── Data for this task ──
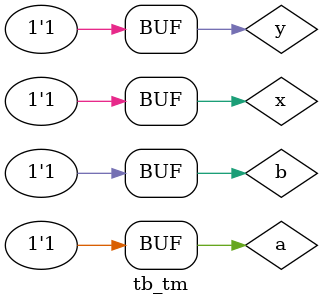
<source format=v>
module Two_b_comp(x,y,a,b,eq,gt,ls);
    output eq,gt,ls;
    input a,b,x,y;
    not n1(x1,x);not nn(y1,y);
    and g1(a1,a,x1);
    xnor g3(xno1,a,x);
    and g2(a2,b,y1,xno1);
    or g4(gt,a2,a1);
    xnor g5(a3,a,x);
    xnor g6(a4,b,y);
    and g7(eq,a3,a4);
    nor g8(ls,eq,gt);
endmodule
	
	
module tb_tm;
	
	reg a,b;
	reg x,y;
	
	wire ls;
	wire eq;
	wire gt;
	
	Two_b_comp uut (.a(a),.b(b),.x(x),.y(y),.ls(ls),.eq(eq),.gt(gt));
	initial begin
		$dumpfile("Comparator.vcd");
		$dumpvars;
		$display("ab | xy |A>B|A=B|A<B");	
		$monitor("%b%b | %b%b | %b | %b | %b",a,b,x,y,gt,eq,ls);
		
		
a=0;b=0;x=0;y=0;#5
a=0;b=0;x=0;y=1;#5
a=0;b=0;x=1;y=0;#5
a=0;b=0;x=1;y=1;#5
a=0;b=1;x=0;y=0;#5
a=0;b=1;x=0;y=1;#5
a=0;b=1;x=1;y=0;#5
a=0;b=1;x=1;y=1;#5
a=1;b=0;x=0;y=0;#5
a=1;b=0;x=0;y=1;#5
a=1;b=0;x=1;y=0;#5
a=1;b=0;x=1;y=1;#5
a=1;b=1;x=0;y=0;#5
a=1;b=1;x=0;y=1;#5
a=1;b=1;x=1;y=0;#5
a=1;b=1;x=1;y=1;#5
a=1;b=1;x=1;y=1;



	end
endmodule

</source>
───
── Data for this task ──
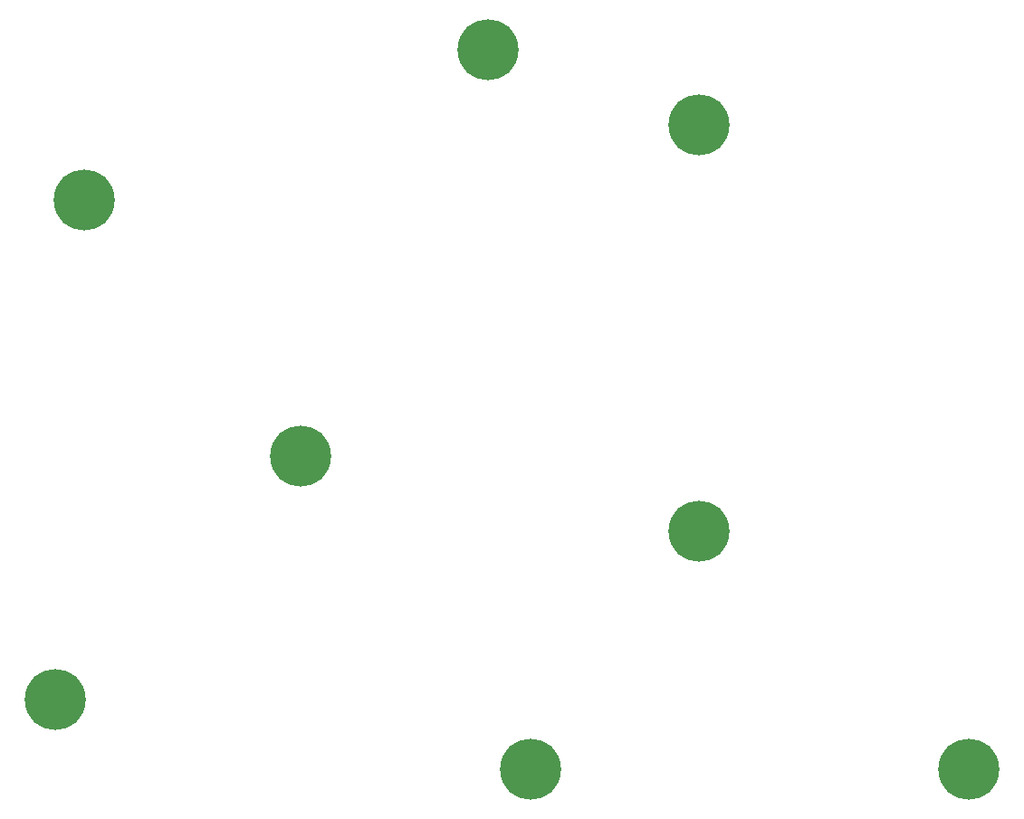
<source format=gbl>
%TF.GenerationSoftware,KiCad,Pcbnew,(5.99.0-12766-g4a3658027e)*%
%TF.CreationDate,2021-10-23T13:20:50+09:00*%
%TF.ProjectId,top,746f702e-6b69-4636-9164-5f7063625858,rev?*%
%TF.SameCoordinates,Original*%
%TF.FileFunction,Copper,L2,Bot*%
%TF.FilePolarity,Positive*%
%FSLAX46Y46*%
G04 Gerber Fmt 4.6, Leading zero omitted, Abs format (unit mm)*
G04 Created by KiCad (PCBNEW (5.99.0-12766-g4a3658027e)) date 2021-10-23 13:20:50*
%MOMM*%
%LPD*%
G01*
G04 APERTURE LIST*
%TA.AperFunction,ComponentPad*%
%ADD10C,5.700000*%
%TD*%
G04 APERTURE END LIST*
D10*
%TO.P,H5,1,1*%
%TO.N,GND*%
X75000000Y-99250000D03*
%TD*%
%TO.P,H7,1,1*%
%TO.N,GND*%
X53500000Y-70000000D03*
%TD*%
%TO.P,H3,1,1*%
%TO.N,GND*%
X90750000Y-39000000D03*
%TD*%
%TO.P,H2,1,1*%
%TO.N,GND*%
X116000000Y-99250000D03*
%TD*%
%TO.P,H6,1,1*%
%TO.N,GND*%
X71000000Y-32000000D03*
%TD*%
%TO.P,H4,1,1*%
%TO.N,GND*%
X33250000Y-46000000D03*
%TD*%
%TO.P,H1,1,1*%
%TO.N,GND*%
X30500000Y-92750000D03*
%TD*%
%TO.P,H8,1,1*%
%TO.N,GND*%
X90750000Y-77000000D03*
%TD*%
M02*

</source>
───
What is expected:
Find the word "KiCad" in the records, and report each line that has it.

Answer to this task:
%TF.GenerationSoftware,KiCad,Pcbnew,(5.99.0-12766-g4a3658027e)*%
G04 Created by KiCad (PCBNEW (5.99.0-12766-g4a3658027e)) date 2021-10-23 13:20:50*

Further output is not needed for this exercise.